>>
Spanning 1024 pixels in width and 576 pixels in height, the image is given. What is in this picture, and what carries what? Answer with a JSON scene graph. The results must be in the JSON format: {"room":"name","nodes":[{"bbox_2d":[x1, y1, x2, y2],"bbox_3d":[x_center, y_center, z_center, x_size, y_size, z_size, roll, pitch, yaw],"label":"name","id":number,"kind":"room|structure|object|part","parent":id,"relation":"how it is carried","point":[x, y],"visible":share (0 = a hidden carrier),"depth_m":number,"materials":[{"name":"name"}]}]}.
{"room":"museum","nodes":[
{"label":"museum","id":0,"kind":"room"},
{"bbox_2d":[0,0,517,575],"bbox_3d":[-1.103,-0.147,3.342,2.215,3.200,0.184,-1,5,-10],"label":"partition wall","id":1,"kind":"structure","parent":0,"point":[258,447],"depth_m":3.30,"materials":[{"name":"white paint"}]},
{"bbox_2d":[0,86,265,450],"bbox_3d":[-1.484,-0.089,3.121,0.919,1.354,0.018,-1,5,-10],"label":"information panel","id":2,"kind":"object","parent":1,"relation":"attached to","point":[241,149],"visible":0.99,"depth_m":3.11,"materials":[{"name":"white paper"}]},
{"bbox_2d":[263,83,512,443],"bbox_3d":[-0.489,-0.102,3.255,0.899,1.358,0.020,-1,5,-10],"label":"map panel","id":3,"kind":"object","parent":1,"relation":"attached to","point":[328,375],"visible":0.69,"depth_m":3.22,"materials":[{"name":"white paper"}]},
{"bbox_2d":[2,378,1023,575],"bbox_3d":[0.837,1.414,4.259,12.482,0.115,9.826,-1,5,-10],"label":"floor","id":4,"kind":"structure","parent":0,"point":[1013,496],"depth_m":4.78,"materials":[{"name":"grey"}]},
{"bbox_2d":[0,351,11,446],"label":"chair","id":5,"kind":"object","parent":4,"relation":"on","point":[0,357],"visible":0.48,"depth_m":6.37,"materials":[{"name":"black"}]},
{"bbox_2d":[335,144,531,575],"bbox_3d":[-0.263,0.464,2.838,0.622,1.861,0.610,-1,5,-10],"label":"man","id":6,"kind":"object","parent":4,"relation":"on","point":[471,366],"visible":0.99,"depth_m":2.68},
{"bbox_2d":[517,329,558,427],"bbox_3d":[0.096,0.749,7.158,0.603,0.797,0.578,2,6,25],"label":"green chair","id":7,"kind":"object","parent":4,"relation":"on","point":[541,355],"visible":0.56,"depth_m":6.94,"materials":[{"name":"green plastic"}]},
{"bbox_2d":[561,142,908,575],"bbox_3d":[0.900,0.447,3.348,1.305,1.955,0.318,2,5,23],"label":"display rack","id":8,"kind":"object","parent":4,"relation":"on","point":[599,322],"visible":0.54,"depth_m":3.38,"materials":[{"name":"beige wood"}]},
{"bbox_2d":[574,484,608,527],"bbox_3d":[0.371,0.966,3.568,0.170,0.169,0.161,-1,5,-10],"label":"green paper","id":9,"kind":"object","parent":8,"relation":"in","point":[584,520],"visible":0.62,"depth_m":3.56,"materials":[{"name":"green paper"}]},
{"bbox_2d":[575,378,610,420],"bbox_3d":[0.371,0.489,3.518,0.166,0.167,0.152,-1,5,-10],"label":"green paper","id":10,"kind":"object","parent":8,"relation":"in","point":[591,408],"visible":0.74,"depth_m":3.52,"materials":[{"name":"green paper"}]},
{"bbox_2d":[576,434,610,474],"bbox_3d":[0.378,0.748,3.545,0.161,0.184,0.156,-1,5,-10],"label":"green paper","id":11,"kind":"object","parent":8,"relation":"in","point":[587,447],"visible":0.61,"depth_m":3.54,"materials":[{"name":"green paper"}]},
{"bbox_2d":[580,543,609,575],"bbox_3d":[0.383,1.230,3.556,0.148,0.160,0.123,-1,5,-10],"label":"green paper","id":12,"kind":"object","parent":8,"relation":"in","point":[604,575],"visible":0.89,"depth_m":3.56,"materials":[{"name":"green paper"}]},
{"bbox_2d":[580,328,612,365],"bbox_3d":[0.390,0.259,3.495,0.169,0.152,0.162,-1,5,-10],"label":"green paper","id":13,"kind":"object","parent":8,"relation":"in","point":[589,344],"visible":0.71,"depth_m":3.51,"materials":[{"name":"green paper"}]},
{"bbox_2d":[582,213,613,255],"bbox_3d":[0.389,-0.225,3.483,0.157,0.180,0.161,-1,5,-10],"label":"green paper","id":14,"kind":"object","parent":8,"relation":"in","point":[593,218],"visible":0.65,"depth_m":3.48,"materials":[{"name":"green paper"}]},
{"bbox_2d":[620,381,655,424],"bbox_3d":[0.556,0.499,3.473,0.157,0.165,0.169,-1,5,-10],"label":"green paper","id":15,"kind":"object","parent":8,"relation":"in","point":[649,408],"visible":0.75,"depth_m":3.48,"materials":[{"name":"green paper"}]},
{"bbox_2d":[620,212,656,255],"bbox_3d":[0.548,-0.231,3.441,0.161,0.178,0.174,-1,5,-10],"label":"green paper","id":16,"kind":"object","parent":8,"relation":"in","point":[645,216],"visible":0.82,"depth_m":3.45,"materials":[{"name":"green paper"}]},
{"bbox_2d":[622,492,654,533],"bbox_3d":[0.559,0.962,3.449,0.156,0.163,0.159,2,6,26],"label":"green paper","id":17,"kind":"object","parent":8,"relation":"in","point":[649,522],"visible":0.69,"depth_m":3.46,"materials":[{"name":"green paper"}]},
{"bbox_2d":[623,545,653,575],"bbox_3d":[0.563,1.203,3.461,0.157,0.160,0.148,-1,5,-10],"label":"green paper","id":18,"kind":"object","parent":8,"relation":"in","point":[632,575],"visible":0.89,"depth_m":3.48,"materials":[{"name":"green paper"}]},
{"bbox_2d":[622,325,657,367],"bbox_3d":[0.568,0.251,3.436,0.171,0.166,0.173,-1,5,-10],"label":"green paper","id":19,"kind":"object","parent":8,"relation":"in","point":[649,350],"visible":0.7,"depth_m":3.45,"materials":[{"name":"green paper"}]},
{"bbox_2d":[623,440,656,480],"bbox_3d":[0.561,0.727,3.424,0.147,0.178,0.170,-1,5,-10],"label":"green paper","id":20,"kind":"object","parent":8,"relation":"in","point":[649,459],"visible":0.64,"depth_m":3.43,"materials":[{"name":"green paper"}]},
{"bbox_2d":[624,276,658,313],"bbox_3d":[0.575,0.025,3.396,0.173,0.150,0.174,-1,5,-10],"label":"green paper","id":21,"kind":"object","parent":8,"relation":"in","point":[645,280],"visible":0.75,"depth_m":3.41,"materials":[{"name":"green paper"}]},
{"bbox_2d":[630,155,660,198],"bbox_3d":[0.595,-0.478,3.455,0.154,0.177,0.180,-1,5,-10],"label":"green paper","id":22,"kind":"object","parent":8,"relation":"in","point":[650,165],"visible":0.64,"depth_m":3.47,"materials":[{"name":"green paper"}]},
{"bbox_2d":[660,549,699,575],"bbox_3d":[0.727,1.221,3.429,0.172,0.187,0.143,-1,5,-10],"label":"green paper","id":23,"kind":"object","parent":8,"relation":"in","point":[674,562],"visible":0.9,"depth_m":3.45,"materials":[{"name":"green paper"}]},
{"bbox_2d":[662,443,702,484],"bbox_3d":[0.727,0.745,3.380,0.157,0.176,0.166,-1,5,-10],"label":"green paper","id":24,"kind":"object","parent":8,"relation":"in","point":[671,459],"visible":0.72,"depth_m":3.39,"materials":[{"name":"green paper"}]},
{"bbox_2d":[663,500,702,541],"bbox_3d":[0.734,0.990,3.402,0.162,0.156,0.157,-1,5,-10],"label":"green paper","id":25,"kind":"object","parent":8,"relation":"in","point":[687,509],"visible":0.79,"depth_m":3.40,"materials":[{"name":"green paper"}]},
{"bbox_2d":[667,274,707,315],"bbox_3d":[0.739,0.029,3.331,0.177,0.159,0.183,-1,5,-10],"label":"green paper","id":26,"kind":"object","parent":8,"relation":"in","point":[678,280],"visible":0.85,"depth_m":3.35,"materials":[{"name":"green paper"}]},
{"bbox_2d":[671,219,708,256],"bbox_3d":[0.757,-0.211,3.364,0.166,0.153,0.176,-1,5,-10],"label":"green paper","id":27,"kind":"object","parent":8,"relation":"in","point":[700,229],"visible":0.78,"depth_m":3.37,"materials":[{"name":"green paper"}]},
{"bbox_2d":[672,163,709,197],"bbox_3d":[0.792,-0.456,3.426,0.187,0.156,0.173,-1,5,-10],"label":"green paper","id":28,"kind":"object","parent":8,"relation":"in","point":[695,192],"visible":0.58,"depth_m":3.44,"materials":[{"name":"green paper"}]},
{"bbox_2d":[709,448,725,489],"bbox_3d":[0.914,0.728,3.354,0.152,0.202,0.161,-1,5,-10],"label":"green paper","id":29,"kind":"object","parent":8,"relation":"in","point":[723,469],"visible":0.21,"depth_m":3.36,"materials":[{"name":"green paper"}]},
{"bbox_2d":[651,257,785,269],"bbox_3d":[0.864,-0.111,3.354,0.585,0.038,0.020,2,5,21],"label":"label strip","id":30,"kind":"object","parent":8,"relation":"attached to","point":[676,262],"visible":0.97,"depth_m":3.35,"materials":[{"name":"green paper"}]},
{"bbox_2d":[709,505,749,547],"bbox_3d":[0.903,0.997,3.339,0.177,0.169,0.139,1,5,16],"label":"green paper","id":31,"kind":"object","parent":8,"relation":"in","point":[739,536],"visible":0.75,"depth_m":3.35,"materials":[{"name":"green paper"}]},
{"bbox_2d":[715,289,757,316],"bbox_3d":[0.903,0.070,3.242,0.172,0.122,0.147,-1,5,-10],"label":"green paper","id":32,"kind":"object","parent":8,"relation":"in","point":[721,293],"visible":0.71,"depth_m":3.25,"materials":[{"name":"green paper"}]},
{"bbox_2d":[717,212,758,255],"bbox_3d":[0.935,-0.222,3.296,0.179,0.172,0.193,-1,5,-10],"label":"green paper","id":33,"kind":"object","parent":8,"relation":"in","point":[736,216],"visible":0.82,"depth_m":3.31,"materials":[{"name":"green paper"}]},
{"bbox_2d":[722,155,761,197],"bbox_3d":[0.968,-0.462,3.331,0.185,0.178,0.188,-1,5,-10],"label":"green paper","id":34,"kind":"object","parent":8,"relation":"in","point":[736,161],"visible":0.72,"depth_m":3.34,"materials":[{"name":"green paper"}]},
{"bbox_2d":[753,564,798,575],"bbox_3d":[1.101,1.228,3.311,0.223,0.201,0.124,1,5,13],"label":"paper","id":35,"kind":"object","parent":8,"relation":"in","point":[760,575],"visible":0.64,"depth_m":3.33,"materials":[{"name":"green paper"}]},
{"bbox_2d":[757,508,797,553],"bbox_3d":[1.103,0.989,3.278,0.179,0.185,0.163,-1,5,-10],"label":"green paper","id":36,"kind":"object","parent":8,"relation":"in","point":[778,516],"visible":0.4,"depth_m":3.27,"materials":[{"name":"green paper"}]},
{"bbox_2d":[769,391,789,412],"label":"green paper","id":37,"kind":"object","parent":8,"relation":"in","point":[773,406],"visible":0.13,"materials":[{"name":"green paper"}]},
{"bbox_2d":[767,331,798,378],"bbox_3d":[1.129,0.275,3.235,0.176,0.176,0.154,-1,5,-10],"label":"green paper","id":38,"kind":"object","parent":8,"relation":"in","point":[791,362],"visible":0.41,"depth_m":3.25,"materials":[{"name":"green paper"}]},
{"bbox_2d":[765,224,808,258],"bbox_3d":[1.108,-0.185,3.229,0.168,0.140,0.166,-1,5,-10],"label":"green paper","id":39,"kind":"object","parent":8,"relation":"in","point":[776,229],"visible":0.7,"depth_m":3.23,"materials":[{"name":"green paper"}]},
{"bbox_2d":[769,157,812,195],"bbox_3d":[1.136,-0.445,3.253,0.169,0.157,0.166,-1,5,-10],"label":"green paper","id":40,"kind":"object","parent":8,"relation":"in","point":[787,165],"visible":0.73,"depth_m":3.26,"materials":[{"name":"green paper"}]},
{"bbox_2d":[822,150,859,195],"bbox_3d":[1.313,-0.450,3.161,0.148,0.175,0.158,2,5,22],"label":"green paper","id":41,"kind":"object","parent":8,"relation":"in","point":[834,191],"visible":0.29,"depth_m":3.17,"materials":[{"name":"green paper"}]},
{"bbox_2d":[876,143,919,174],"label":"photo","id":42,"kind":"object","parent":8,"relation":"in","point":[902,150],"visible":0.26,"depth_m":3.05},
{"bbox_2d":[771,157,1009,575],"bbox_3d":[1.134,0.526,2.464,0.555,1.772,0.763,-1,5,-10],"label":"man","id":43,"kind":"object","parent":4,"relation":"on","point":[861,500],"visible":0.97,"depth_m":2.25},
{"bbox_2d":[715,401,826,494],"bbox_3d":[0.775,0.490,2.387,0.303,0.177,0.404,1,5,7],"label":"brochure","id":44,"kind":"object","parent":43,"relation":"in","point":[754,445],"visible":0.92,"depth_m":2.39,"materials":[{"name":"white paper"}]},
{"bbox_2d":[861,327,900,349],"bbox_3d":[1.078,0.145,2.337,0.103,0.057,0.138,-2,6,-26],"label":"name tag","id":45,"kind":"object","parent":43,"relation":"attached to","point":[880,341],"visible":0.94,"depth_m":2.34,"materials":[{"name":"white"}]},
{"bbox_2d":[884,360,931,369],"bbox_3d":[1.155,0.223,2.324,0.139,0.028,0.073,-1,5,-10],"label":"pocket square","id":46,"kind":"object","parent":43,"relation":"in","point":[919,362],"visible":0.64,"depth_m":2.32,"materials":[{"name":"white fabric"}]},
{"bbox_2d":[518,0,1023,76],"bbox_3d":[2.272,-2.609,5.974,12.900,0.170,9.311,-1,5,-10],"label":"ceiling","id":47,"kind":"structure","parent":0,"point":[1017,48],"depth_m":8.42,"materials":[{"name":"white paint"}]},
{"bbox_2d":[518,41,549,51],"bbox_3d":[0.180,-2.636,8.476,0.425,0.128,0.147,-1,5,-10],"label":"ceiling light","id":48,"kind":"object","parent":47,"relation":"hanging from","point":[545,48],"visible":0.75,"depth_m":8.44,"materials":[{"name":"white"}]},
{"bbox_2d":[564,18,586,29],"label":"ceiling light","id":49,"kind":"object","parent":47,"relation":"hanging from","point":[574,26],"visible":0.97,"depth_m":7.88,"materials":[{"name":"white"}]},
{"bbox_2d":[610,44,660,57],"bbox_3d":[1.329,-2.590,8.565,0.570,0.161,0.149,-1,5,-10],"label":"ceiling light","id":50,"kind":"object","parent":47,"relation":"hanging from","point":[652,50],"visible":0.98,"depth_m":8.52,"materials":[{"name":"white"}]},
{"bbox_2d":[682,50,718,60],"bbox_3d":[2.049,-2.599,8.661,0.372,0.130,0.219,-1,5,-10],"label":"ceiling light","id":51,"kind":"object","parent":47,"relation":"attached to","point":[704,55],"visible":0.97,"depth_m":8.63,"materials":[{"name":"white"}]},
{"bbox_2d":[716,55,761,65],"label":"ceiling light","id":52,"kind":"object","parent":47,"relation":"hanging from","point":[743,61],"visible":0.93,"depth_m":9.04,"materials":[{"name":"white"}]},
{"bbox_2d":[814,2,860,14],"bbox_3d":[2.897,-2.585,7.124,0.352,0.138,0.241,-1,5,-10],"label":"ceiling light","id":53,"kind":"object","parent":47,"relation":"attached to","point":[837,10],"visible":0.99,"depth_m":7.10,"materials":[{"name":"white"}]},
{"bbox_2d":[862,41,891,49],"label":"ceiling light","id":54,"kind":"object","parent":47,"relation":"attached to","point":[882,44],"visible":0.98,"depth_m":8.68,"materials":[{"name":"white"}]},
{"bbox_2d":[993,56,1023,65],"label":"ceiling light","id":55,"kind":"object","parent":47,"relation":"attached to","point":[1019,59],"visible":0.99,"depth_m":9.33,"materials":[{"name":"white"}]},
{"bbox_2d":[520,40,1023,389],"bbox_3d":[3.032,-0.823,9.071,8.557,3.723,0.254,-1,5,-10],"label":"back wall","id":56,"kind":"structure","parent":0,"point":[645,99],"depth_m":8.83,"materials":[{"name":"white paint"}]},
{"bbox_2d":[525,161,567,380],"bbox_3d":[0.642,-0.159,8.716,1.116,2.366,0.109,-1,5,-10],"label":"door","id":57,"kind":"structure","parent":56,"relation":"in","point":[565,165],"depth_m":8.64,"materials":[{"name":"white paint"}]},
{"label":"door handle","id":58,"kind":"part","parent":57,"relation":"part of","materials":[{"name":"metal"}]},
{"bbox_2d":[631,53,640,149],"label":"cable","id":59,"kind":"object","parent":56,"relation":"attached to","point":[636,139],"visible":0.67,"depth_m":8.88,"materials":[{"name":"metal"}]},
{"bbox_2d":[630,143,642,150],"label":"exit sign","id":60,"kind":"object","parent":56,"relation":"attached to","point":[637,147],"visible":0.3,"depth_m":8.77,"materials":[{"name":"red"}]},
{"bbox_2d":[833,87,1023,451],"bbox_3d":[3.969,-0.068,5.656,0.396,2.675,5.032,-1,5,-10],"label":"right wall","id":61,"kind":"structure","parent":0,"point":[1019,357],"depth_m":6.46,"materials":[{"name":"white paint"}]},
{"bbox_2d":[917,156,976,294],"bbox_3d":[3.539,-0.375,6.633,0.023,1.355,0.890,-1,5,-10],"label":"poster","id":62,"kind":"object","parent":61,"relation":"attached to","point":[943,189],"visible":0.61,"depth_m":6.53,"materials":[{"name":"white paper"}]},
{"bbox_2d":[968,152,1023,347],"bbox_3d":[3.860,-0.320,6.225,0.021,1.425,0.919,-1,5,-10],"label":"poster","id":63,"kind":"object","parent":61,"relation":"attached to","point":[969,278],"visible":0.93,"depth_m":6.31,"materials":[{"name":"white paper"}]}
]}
<<
Read through the data above. Report each line that has the word "metal".

Answer box:
{"label":"door handle","id":58,"kind":"part","parent":57,"relation":"part of","materials":[{"name":"metal"}]},
{"bbox_2d":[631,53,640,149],"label":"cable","id":59,"kind":"object","parent":56,"relation":"attached to","point":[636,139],"visible":0.67,"depth_m":8.88,"materials":[{"name":"metal"}]},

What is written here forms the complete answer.